The 2002 Karachi bus bombing was one of a series of deadly strikes on Westerners in Pakistan in 2002. The blast killed 14 people and wounded another 40. The attack took place in Karachi, Sindh.

Details 
On May 8, 2002, a man driving a car bomb stopped next to a bus in Karachi outside the Sheraton Hotel. He detonated the car, ripping the bus apart, and killing himself, 11 Frenchmen, and two Pakistanis. The Frenchmen were engineers working with Pakistan to design an Agosta 90B-class submarine for the Pakistani Navy. About 40 others were wounded.

The bombing occurred close to the Pearl-Continental Hotel where the New Zealand national cricket team were staying as part of their tour of 2002. The team's physiotherapist Dayle Shackel received a minor cut to his forearm from flying glass. The tour was abandoned immediately with the team returning to New Zealand on the first available flight.

Al-Qaeda was blamed for the blast. On September 18, 2002, a man named Sharib Zubair, who was believed to have masterminded the attack, was arrested. In 2003, two men were sentenced to death for the bombing by a Karachi court. The suspected bombmaker, Mufti Mohammad Sabir, was arrested in Karachi on September 8, 2005. There were several convictions in the case, though Pakistani courts acquitted three defendants by 2009.

● Supplied data:

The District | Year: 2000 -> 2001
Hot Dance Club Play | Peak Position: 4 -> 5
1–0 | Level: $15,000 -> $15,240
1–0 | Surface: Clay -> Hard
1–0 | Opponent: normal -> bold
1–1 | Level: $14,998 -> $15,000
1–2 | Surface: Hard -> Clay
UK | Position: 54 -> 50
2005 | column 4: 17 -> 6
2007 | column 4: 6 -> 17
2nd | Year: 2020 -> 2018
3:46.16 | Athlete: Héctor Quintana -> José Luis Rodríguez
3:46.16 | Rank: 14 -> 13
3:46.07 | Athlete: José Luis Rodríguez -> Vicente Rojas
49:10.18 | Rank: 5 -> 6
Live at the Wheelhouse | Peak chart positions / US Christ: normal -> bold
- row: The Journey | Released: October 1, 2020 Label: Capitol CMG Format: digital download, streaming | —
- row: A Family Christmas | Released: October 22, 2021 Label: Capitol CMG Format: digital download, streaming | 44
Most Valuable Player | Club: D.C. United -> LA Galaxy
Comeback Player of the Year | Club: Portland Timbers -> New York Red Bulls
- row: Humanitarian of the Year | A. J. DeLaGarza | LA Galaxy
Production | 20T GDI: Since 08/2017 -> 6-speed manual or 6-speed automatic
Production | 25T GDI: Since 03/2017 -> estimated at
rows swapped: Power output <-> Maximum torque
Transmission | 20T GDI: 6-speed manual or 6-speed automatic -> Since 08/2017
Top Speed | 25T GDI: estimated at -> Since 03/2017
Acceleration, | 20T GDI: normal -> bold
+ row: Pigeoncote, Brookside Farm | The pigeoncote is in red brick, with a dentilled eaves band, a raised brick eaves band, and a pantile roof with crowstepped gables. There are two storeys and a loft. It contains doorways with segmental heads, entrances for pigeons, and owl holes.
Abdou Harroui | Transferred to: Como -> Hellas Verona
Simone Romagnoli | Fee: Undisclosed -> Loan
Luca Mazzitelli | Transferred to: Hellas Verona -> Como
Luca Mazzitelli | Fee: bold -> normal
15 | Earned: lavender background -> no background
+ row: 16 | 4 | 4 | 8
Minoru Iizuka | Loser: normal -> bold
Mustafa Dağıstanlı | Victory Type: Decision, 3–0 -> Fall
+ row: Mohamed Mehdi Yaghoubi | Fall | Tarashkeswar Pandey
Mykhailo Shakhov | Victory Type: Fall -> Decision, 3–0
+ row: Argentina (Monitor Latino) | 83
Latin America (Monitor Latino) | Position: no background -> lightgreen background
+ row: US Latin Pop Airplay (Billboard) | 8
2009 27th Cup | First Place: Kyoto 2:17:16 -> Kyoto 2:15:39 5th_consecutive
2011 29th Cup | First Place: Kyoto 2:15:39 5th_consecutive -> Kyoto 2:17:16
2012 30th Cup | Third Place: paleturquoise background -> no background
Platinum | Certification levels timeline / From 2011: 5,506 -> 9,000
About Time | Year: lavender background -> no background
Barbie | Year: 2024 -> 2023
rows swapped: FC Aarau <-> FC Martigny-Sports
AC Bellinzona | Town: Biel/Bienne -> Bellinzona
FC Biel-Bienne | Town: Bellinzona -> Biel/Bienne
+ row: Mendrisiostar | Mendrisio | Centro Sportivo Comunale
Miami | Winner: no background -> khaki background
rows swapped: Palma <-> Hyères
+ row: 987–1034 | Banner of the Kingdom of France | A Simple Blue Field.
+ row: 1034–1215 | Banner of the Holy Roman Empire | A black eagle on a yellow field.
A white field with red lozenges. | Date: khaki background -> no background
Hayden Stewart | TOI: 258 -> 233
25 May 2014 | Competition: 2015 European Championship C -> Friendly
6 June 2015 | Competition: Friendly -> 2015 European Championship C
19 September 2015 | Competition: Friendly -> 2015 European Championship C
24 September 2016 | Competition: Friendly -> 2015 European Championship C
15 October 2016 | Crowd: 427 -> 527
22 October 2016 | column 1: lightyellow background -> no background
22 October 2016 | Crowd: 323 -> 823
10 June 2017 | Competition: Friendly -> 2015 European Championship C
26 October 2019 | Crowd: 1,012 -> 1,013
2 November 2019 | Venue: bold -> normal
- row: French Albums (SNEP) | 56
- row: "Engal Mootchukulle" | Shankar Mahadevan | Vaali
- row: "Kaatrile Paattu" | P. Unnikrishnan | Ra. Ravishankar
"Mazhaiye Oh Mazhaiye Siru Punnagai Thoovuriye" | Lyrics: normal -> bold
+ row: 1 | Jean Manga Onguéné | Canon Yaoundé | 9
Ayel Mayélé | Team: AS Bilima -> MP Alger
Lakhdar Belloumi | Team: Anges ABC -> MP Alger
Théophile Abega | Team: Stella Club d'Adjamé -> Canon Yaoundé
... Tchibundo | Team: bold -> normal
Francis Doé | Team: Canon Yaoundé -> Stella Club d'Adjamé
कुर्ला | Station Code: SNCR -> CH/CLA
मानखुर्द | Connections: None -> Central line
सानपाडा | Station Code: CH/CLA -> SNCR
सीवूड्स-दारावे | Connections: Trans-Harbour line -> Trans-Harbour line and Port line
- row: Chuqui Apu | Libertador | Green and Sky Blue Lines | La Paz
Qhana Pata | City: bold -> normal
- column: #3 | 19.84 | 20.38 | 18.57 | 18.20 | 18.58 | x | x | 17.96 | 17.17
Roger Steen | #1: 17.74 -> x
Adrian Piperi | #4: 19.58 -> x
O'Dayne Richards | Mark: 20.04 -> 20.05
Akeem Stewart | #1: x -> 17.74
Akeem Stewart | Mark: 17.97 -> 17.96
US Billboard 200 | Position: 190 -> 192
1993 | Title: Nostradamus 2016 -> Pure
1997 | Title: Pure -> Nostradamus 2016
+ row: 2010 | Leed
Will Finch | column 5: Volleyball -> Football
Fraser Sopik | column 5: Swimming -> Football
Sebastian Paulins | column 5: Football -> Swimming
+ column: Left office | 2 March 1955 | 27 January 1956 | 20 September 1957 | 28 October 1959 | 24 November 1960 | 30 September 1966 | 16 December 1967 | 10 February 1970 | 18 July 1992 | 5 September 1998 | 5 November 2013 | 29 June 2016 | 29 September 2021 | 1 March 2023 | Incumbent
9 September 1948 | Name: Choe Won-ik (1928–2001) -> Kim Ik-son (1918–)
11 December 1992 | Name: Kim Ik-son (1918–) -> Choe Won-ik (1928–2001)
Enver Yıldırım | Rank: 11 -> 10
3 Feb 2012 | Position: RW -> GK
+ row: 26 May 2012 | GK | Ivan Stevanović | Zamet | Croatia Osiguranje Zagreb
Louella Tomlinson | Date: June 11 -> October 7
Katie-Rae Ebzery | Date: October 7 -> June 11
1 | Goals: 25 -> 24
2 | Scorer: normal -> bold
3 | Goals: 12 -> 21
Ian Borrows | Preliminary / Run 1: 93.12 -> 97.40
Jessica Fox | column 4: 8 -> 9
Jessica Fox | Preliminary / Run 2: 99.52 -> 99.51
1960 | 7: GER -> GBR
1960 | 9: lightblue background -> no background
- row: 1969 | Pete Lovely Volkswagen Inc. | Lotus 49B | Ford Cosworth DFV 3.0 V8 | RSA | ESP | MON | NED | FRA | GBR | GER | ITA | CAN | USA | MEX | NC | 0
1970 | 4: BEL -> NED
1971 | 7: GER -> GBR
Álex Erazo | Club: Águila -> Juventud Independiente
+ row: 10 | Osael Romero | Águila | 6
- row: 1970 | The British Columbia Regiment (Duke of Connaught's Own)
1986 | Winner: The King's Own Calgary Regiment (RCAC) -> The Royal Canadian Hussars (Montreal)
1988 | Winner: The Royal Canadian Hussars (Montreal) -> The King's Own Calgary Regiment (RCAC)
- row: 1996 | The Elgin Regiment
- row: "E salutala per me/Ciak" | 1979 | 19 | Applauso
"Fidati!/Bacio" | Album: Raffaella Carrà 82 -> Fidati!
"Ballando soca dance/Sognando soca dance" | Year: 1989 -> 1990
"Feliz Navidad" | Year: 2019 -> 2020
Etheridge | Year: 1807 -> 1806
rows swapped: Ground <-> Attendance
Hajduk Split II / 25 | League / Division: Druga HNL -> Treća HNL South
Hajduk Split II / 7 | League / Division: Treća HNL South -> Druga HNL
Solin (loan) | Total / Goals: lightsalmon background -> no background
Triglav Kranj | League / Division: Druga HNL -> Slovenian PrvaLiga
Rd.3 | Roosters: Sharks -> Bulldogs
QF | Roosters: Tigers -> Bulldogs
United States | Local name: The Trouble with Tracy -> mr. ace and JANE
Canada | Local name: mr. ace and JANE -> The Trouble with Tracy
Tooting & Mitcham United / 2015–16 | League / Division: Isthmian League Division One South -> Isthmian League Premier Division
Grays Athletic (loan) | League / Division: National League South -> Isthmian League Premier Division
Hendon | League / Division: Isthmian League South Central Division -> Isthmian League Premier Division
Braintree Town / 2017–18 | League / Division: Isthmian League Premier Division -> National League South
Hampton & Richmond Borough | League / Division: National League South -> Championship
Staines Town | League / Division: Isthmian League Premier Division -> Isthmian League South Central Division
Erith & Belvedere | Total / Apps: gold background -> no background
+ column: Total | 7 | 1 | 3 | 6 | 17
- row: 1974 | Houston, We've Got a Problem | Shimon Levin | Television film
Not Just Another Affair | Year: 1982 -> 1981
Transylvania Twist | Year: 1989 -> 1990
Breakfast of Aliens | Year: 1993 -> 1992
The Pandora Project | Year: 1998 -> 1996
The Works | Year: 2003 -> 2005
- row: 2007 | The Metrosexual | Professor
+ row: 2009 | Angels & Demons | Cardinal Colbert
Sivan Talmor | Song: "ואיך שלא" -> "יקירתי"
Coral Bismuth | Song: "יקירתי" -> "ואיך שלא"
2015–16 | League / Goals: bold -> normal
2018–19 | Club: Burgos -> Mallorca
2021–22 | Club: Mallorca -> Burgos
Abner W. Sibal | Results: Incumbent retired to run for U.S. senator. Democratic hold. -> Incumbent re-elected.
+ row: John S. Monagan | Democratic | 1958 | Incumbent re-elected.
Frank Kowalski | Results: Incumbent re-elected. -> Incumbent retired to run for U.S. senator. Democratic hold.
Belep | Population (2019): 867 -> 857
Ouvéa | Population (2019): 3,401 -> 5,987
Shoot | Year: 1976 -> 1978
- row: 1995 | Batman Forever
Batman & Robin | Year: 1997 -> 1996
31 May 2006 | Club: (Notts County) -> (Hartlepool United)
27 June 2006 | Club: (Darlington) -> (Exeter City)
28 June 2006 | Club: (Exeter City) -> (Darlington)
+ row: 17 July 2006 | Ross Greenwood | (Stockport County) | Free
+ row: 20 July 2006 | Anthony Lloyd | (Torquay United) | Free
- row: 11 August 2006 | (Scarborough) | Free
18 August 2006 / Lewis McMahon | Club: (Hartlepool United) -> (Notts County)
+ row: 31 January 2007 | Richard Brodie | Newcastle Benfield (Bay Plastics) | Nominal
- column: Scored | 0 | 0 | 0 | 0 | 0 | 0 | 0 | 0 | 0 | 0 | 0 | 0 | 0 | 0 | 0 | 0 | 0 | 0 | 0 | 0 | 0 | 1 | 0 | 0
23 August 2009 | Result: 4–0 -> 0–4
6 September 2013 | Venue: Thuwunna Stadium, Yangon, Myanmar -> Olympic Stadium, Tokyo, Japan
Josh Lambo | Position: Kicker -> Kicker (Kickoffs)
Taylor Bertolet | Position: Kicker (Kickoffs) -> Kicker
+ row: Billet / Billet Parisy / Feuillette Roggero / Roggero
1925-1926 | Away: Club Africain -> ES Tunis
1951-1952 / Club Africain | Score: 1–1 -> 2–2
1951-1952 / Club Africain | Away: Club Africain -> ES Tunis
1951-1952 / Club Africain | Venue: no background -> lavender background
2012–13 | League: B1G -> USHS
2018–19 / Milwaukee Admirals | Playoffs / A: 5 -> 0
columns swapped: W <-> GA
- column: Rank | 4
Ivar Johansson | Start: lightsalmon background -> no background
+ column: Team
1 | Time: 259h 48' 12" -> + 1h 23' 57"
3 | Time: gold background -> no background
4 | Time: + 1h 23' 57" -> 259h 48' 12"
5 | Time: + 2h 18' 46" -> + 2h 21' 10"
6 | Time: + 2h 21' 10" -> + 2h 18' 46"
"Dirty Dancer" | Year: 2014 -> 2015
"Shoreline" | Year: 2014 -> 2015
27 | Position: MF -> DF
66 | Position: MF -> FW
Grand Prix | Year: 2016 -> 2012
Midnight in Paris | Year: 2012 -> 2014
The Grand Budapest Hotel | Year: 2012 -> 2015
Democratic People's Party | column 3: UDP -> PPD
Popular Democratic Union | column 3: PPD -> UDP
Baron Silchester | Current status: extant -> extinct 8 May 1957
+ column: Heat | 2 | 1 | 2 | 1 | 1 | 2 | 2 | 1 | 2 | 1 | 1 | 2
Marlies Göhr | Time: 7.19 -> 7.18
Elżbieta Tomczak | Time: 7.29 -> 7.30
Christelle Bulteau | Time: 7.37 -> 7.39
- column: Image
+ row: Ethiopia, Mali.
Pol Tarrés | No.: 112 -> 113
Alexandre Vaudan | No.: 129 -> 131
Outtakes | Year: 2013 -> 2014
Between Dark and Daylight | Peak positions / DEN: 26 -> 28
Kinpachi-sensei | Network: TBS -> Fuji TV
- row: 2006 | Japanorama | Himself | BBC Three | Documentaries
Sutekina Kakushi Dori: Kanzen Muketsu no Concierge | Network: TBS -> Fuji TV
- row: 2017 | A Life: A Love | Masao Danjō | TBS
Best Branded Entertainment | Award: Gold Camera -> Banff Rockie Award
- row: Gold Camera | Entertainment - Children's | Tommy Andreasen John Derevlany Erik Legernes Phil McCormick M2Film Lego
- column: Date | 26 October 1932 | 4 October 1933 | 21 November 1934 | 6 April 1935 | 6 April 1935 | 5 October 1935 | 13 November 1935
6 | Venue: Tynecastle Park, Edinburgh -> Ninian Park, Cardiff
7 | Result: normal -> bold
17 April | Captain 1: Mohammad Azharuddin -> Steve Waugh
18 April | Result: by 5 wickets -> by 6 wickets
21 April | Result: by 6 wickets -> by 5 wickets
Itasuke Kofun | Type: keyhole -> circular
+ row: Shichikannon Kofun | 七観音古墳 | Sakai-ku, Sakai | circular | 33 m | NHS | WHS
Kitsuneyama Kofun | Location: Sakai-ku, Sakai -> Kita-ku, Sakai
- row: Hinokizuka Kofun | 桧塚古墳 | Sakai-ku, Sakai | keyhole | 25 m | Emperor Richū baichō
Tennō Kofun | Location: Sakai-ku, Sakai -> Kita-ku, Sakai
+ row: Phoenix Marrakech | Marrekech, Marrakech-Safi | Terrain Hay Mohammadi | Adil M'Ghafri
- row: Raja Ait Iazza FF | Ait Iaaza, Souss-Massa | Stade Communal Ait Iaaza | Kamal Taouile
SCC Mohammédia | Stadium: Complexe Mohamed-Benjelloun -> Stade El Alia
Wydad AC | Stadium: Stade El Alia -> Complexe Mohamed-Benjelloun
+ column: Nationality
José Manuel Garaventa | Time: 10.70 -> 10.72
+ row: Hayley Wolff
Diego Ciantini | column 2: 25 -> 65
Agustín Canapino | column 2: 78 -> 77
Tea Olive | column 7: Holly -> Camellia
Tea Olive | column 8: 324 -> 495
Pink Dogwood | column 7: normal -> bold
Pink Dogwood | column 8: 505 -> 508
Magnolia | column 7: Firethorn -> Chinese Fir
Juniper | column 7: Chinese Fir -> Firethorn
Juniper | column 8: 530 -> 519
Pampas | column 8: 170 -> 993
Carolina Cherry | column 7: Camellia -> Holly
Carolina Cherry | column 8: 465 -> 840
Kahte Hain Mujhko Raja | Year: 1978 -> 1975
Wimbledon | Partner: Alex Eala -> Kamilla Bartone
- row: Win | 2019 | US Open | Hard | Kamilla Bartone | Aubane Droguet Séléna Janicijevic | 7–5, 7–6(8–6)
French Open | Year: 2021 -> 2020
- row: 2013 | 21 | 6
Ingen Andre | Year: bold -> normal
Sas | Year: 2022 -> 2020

● Job 1: Write out the part of the Karachi bus bombing text from "The 2002 Karachi" up to and including "in Karachi, Sindh.".
● Job 2: Convert the rows, from the first line up to and including the line with "49:10.18 | Rank: 5 -> 6", into a JSON list of strings, one string per line, leaving out any blank lines.
The rows are unrelated to the Karachi bus bombing text.

● Full output 1:
The 2002 Karachi bus bombing was one of a series of deadly strikes on Westerners in Pakistan in 2002. The blast killed 14 people and wounded another 40. The attack took place in Karachi, Sindh.

● Full output 2:
[
  "The District | Year: 2000 -> 2001",
  "Hot Dance Club Play | Peak Position: 4 -> 5",
  "1–0 | Level: $15,000 -> $15,240",
  "1–0 | Surface: Clay -> Hard",
  "1–0 | Opponent: normal -> bold",
  "1–1 | Level: $14,998 -> $15,000",
  "1–2 | Surface: Hard -> Clay",
  "UK | Position: 54 -> 50",
  "2005 | column 4: 17 -> 6",
  "2007 | column 4: 6 -> 17",
  "2nd | Year: 2020 -> 2018",
  "3:46.16 | Athlete: Héctor Quintana -> José Luis Rodríguez",
  "3:46.16 | Rank: 14 -> 13",
  "3:46.07 | Athlete: José Luis Rodríguez -> Vicente Rojas",
  "49:10.18 | Rank: 5 -> 6"
]